Soweit könnte man Clark wieder zustimmen. Doch nun kommt eine Behauptung, die durchaus fehl geht. Clark meint nämlich, auch die regulations affecting the incidental conditions of employment müßten dieselben Folgen nach sich ziehen, da auch sie die Produktionskosten steigern.(18) Das ist eben nicht richtig. Wird die Lohnbildung auf dem Arbeitsmarkte frei gelassen, dann bedeuten Eingriffe, wie Kürzung der Arbeitszeit, Zwangsversicherung der Arbeiter auf Kosten der Unternehmer, Vorschriften über die Einrichtung der Betriebe, über Urlaub der Arbeiter bei Fortbezug des Lohnes u. dgl. m. keine Steigerung des Lohnes über den Marktsatz hinaus. Alle diese Lasten werden auf den Lohn überwälzt, werden vom Arbeiter getragen. Man konnte das übersehen, weil diese sozialpolitischen Eingriffe in erster Linie in einer Epoche steigender Reallöhne und sinkender Kaufkraft des Geldes zur Einführung gelangten, so daß die Nettolöhne, die an den Arbeiter bar ausgezahlt wurden, in Geldausdruck und in Naturalwert noch immer stiegen, trotzdem sie immer stärker durch Anrechnung solcher dem Unternehmer erwachsenden Spesen belastet wurden. In der Kalkulation des Unternehmers wird nicht bloß der Lohn des Arbeiters verrechnet, (648) sondern alle aus der Verwendung eines Arbeiters entstehenden Kosten.
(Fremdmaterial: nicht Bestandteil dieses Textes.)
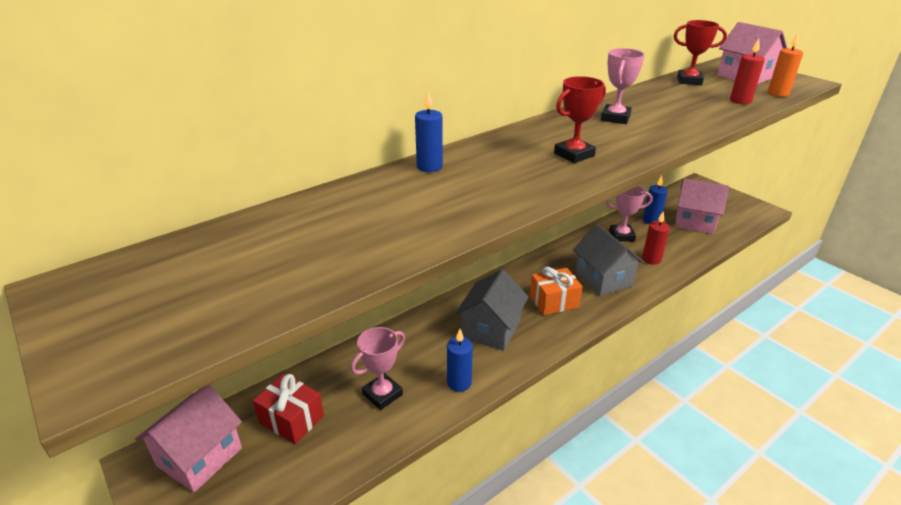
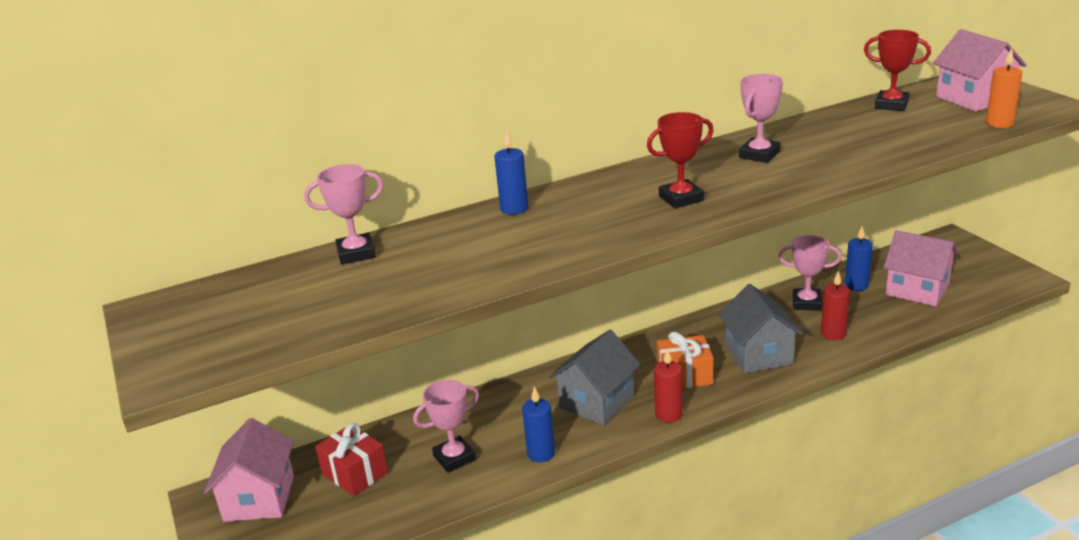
camera: 15 degrees right, 5 degrees down
pink house [135,385,242,492] -> pink house turned 45 degrees counterclockwise [204,418,294,522]
red candle [730,39,765,104] -> red candle moved to [654,348,682,423]
none -> pink trophy [304,164,384,265]

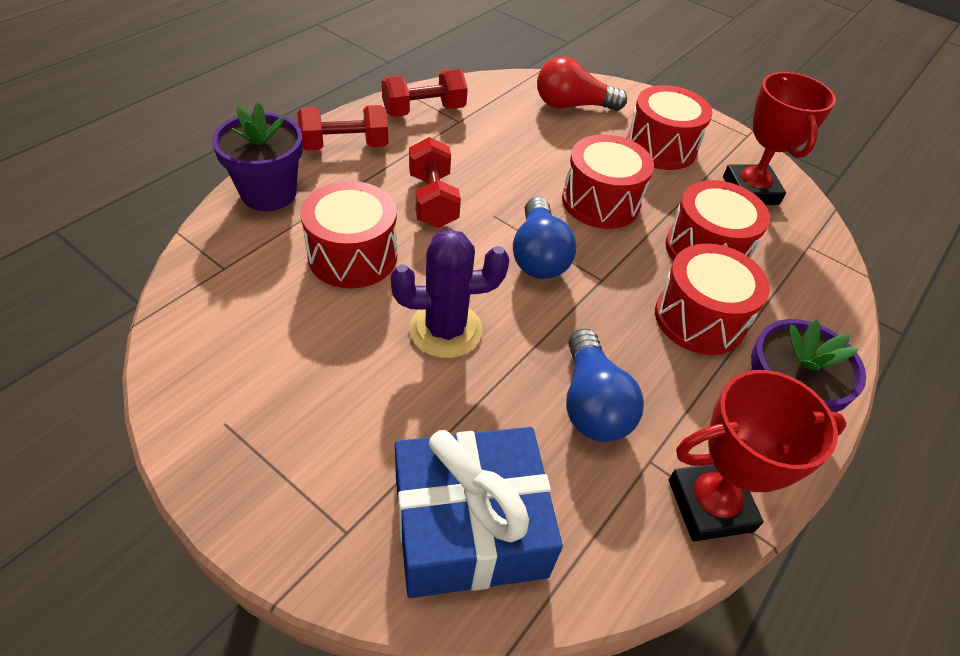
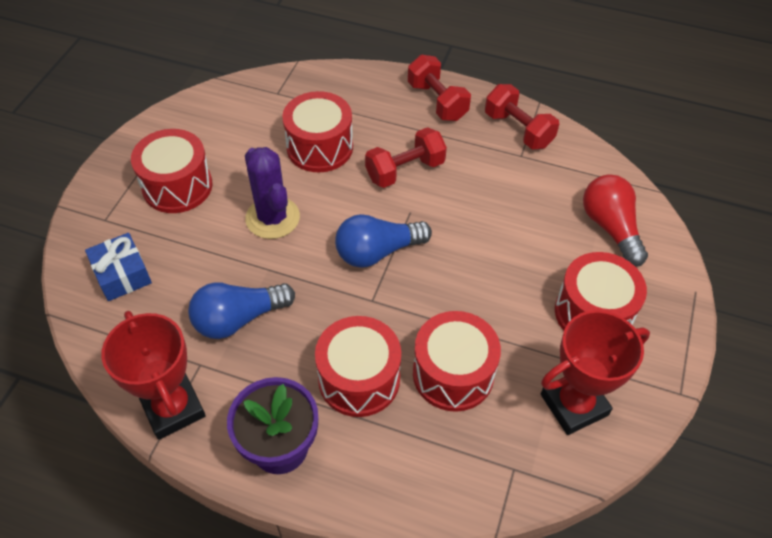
camera: 75 degrees right, 5 degrees up
purple flower pot [212,102,303,211] -> none
blue gift [395,427,563,598] -> blue gift [85,233,152,301], size x0.57
red drum [562,134,654,229] -> red drum moved to [131,129,212,213]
Wenn Clark dann weiter meint, Lohnerhöhungen wie andere Eingriffe zugunsten der Arbeiter may prove self-sustaining through raising the level of personal efficiency, through furnishing an added stimulus to the employer’s search for improved methods, and through hastening the elimination of the least efficient employers and transfering their business to those who will conduct it more efficiently,(19) so hat das mit unserem Problem gar nichts mehr zu tun. All das kann man auch von einem Erdbeben oder von einer andern Elementarkatastrophe behaupten.
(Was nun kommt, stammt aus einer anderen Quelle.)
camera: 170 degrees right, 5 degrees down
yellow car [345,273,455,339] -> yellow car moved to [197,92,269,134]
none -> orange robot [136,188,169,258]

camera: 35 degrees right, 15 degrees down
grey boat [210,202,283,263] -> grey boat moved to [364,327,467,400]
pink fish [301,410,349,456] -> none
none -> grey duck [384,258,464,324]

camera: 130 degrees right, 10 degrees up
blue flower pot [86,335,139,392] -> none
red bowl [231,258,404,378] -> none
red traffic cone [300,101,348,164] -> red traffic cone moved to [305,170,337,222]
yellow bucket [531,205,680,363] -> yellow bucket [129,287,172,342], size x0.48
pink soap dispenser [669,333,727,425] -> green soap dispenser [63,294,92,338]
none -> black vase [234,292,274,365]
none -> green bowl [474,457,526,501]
Clark ist zu gut geschult in der Theorie und zu scharfsinnig, um nicht zu merken, wie unhaltbar seine ganze Beweisführung ist. Er schließt sie daher mit den Worten, die Frage, ob ein bestimmter Begriff eine »violation of economic law« wäre, sei im Grunde a question of degree; in letzter Linie komme in Betracht, wie groß die durch ihn bewirkten Veränderungen der Kosten oder Marktwerte seien. Das Gesetz von Angebot und Nachfrage sei kein thing of precision and inexorable rigidity. Oft habe eine kleine Veränderung der Produktionskosten (a small change in costs of production) überhaupt keinen Einfluß auf den Endpreis, wo z., B. der Preis in runden Beträgen festgelegt zu werden pflegt und die Händler kleine Veränderungen der Kosten oder der Großhandelspreise auf sich nehmen. Und dann folgt Clarks letztes Wort: Starke Lohnsteigerungen ziehen die geschilderten Folgen nach sich, bei kleinen mag es anders sein.(20)
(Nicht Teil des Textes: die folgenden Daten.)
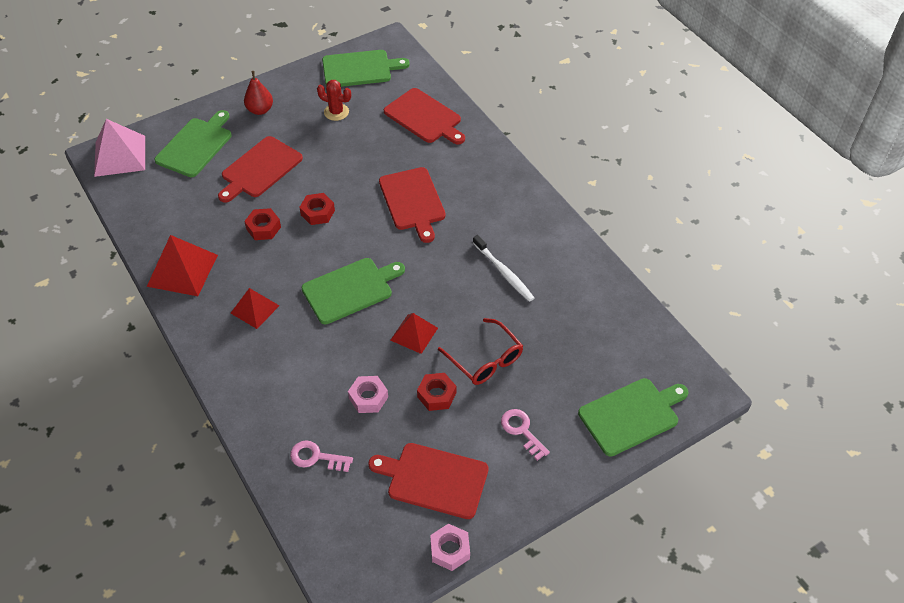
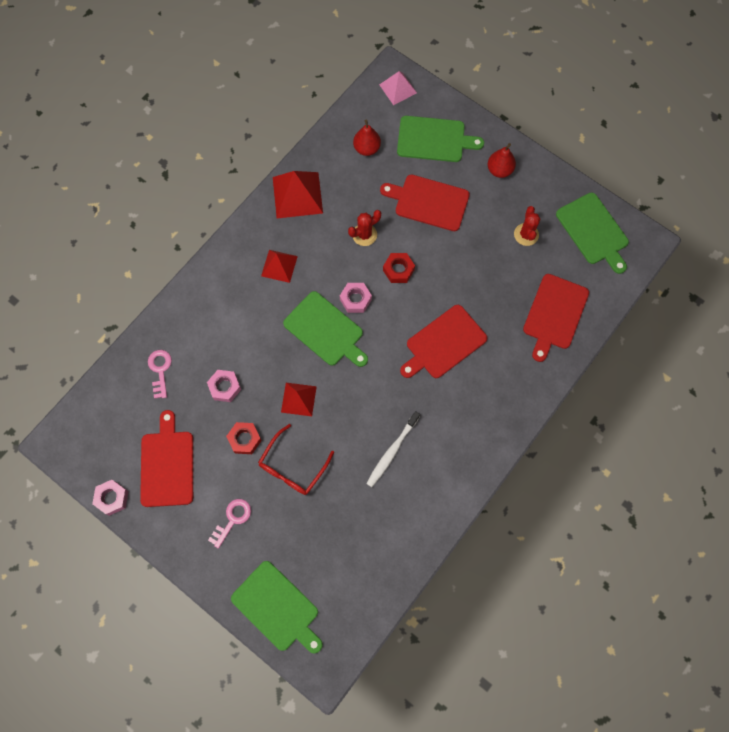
camera: 70 degrees right, 20 degrees up
pink pyramid [94,119,145,177] -> pink pyramid [379,71,417,105], size x0.62
red nut [244,208,281,240] -> red cactus [348,210,381,246]
none -> pink nut [340,283,372,313]
none -> red pear [353,120,381,156]

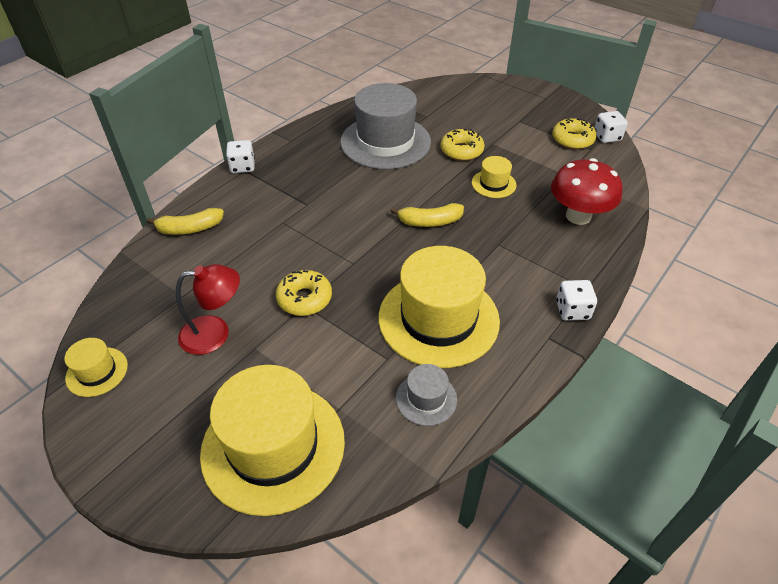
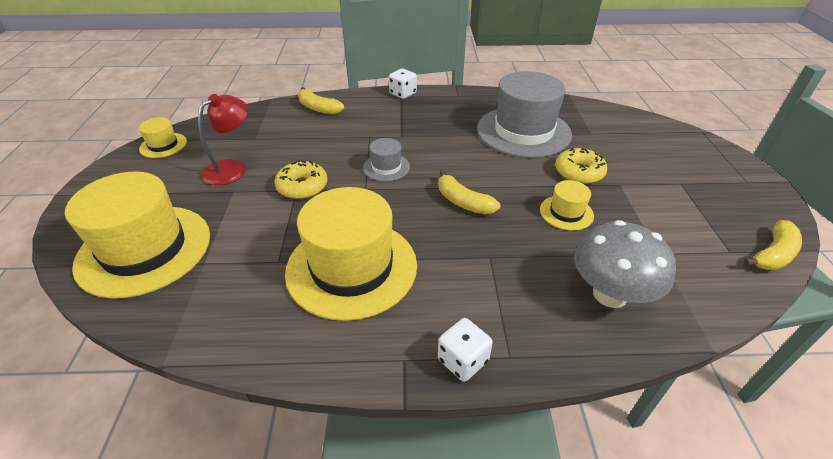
camera: 50 degrees right, 5 degrees down
red lamp [176,264,240,355] -> red lamp turned 90 degrees counterclockwise [198,94,248,185]
grey hat [396,364,457,426] -> grey hat moved to [363,138,410,182]
red mushroom [551,158,623,225] -> grey mushroom [574,220,676,308]
yellow donut [552,118,597,149] -> none
white dice [594,111,628,143] -> yellow banana [744,220,802,271]

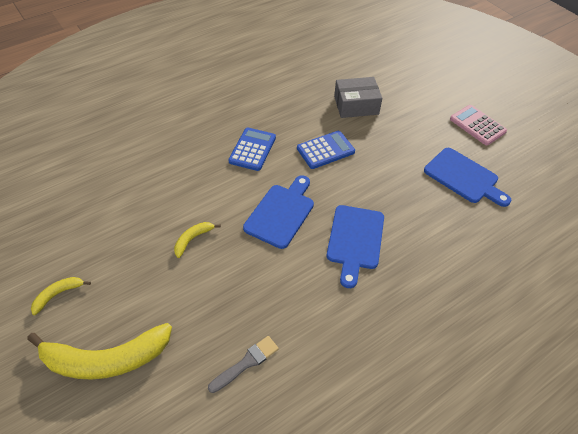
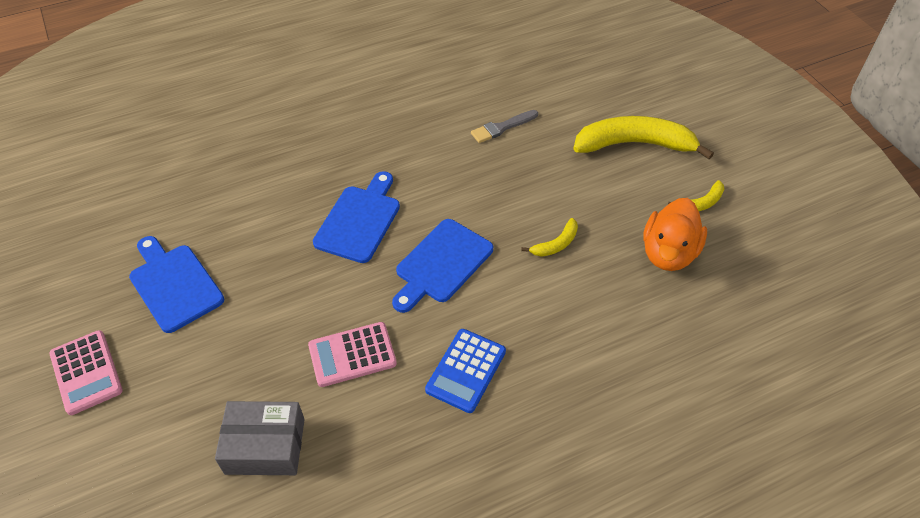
camera: 170 degrees left, 0 degrees up
blue calculator [297,131,355,169] -> pink calculator [308,322,397,387]
none -> orange duck [643,198,707,271]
Betrachten wir es genau, so gibt Clark damit alles zu, was diejenigen behaupten, die den Interventionismus als zweck- und sinnwidrig bezeichnen. Daß die Folgen eines Eingriffes in ihrer Quantität von seiner Stärke abhängen, ist selbstverständlich und nie bestritten worden. Ein kleines Erdbeben zerstört weniger als ein großes, und ganz schwache Erdbeben hinterlassen überhaupt keine merklichen Spuren.

Es ist ganz und gar unwesentlich, daß Clark trotz alledem daran festhält, daß man solche Eingriffe vornehmen könne und (649) sie befürwortet. Er muß zugeben, daß es dann notwendig sei, noch besondere Maßnahmen zu ergreifen, um ihre Folgen zu beseitigen. Werden z. B. Preistaxen verfügt, so müsse man, um die Diskrepanz zwischen Angebot und Nachfrage zu beseitigen, rationieren. Und man müsse dafür sorgen, daß die Produktion, weil der gewöhnliche Antrieb geschwunden sei, should be directly stimulated.(21) Hier bricht Clark seine Ausführungen leider ab. Hätte er sie weiter fortgesetzt, dann hätte er notwendigerweise zur Erkenntnis gelangen müssen, daß es nur zwei Alternativen gibt: entweder von allen Eingriffen abzusehen oder aber, wenn man davon nicht lassen will, zur Behebung der discrepancy between supply and demand which the public policy has created soweit in immer neuen Eingriffen fortzuschreiten, bis die gesamte Produktion und Verteilung der Leitung des gesellschaftlichen Zwangsapparates unterstellt wird, also bis zur Vergesellschaftung der Verfügung über die Produktionsmittel, bis zum Sozialismus.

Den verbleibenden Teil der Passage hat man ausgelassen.